== Provided data ==
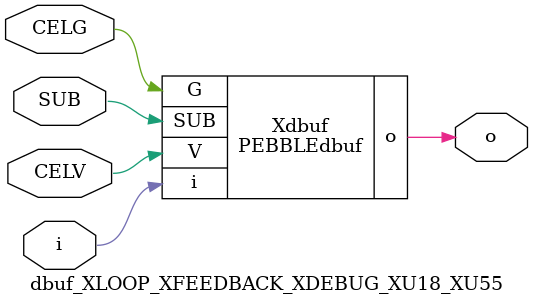
<source format=v>



module PEBBLEdbuf ( o, G, SUB, V, i );

  input V;
  input i;
  input G;
  output o;
  input SUB;
endmodule

//Celera Confidential Do Not Copy dbuf_XLOOP_XFEEDBACK_XDEBUG_XU18_XU55
//Celera Confidential Symbol Generator
//Digital Buffer
module dbuf_XLOOP_XFEEDBACK_XDEBUG_XU18_XU55 (CELV,CELG,i,o,SUB);
input CELV;
input CELG;
input i;
input SUB;
output o;

//Celera Confidential Do Not Copy dbuf
PEBBLEdbuf Xdbuf(
.V (CELV),
.i (i),
.o (o),
.SUB (SUB),
.G (CELG)
);
//,diesize,PEBBLEdbuf

//Celera Confidential Do Not Copy Module End
//Celera Schematic Generator
endmodule

</source>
===
→ **What you are asked to do**
Based on the listing, determine the number of lines that include the string "input", and give that number without further text.

→ **Reply to the exercise**
8